In Timbuktu on Tuesday, a day after the troops drove in to an ecstatic welcome, hundreds of people looted shops they said belonged to Arabs, Mauritanians and Algerians accused of backing the Islamists.
At a donor conference in the Ethiopian capital, Addis Ababa, African leaders and international officials pledged more than US$455 million for military operations in Mali and humanitarian aid.
A lack of cash and equipment has hampered deployment of nearly 6,000 west African troops under the African-led force for Mali (AFISMA), which is expected to take over from the French army.
So far, just 2,000 African troops have been sent to Mali or neighboring Niger, many of them from Chad, whose contingent is independent from the AFISMA force. The bulk of the fighting has been borne by about 2,900 French troops.

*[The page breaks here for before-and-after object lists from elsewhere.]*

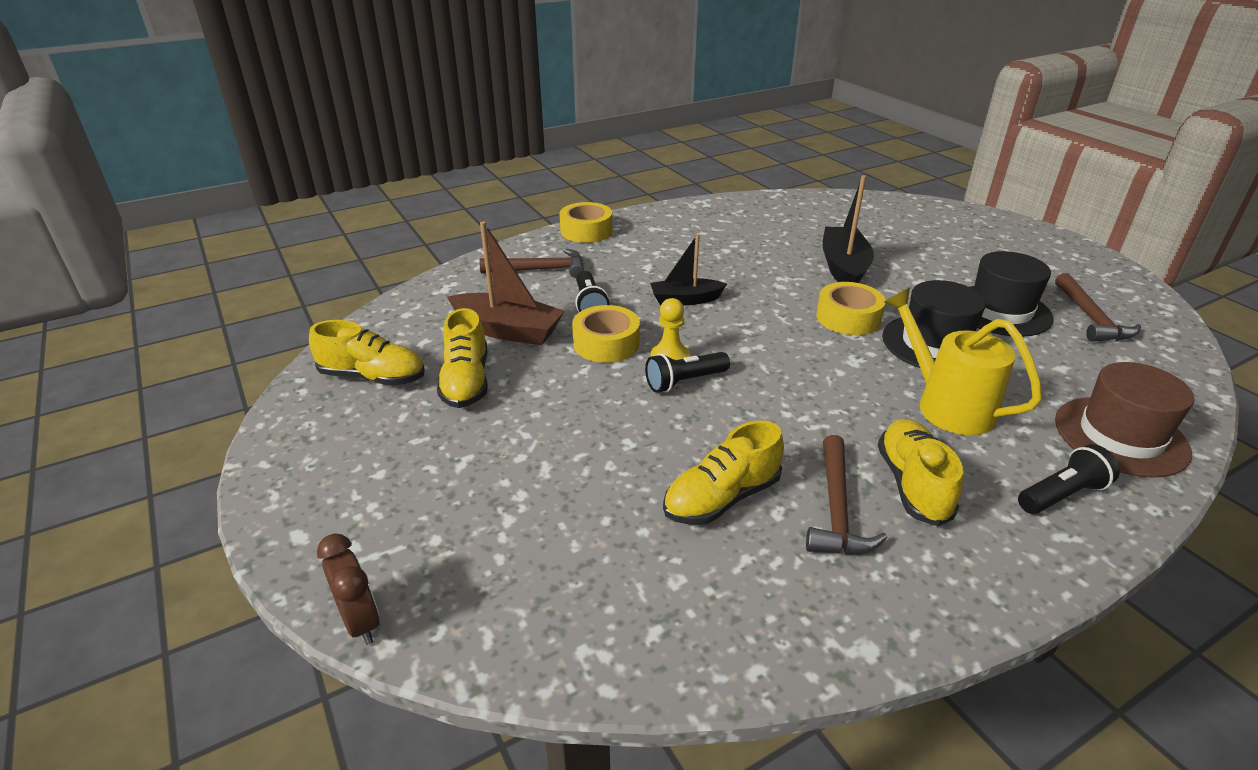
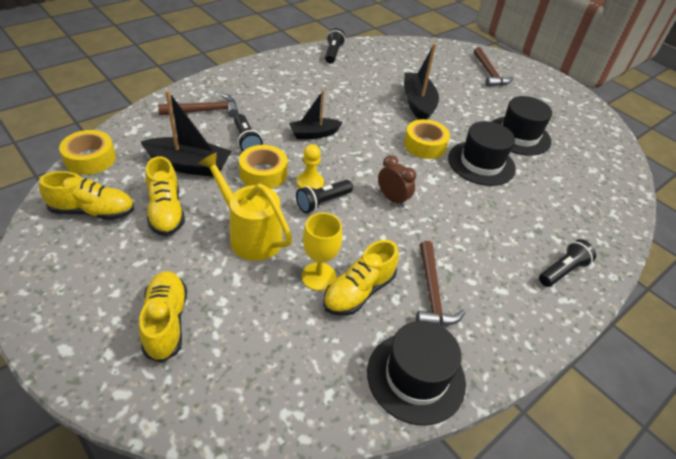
camera: 15 degrees left, 10 degrees up
brown clock [317,534,380,645] -> brown clock moved to [378,155,416,207]
brown boat [447,221,564,345] -> black boat [140,90,232,177]
yellow tape [559,202,612,243] -> yellow tape moved to [59,130,116,175]
yellow shoe [878,419,963,526] -> yellow shoe moved to [139,271,187,363]
yellow watering can [884,288,1042,435] -> yellow watering can moved to [199,152,292,261]
brown hammer [1055,273,1141,342] -> brown hammer moved to [474,47,513,87]
brown hat [1055,362,1194,477] -> none
none -> yellow goblet [302,213,342,291]
none -> black flashlight [325,28,345,64]
none -> black hat [367,321,466,425]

AFISMA spokesman Colonel Yao Adjoumani of Ivory Coast said that not counting the Chadians, so far they had 1,428 soldiers on the ground — from Benin, Burkina Faso, Ivory Coast, Ghana, Senegal, Sierra Leone and Togo.
In Washington, the Pentagon said US planes would help fly African troops into the region.
The US has already started supplying air refueling facilities for French aircraft, and has flown in supplies and equipment for the mission.
French Foreign Minister Laurent Fabius announced additional aid of 47 million euros (US$63 million) for African forces and Malian troops in Addis Ababa, in the form of logistical support and material.
Britain said it was ready to boost the number of military personnel helping the operation to more than 300, adding about 240 to more than 90 military personnel already in the region supporting the mission.
Experts were still trying to assess exactly how many of Timbuktu’s priceless ancient manuscripts dating back to the Middle Ages had been destroyed when fleeing Islamists set fire to the building housing them.